I don’t buy that for a second. As far as the kids are concerned, the environment in the offshore centres is largely what the adult detainees make themselves. There is no reason at all why these children can’t be seeing their parents set an example by conducting themselves with dignity, patience and humility. Instead they riot, damage property and attack police. I can think of a real easy way for the adults there to ensure that kids don’t see that sort of appalling, violent example.
Patriot
Had you properly read the article you would have seen that the children who have been transferred to Nauru were unaccompanied minors ie they do not have parents. These children did not make the decision to board the boats. Some of them saw their parents drown.

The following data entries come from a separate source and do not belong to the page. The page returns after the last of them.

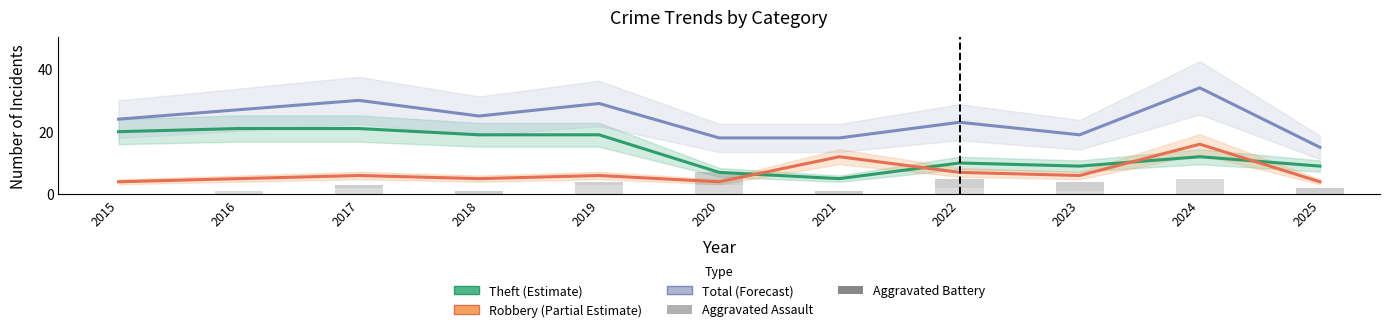

What is the value of the Aggravated Assault bar at the 6th from the left?

3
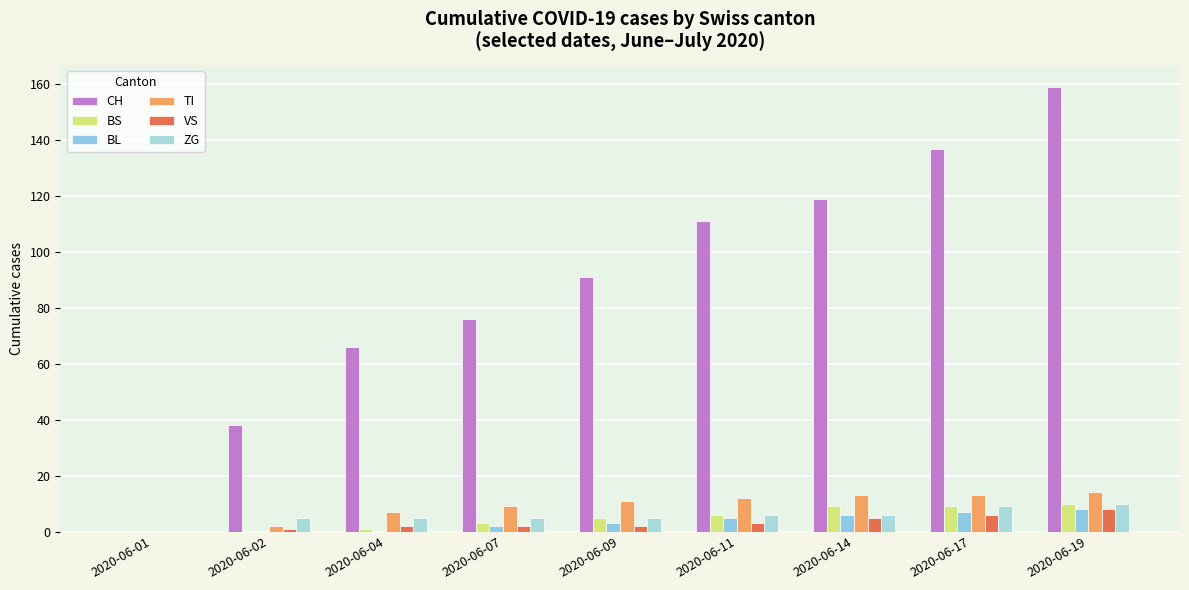

Where does the TI series first go above 11?

2020-06-11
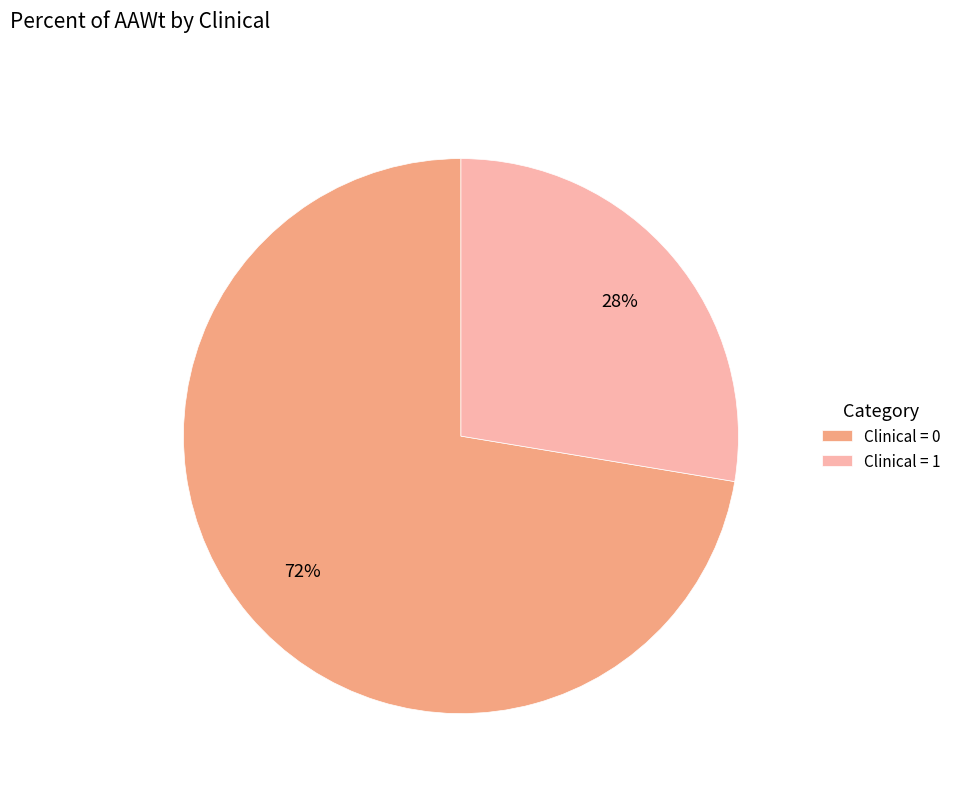

To the nearest percent, what is the average slice percentage?

50%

The fact is that for these children parents to set an example are either dead or absent. These parentless children are in Australian custody and need the protection of the Australian government rather than being sent to an isolated Island with no suitable facilities and an uncertain future. Get your facts straight.
We’re talking about offshore centres, not just Nauru. They’ve rioted, torched property and buildings, and assaulted innocent people at all of them now – Nauru, Manus and Christmas Island. On the mainland also. The appalling example set by the adults is worse for their development than being behind a fence.
So Patriot would you like to explain your qualifications and expereince to back up your stateemnt about what constitutes the right environment for healthy child development to occur in. I have no further interest in this thread as your mind appears closed to the suffering of children held in detention.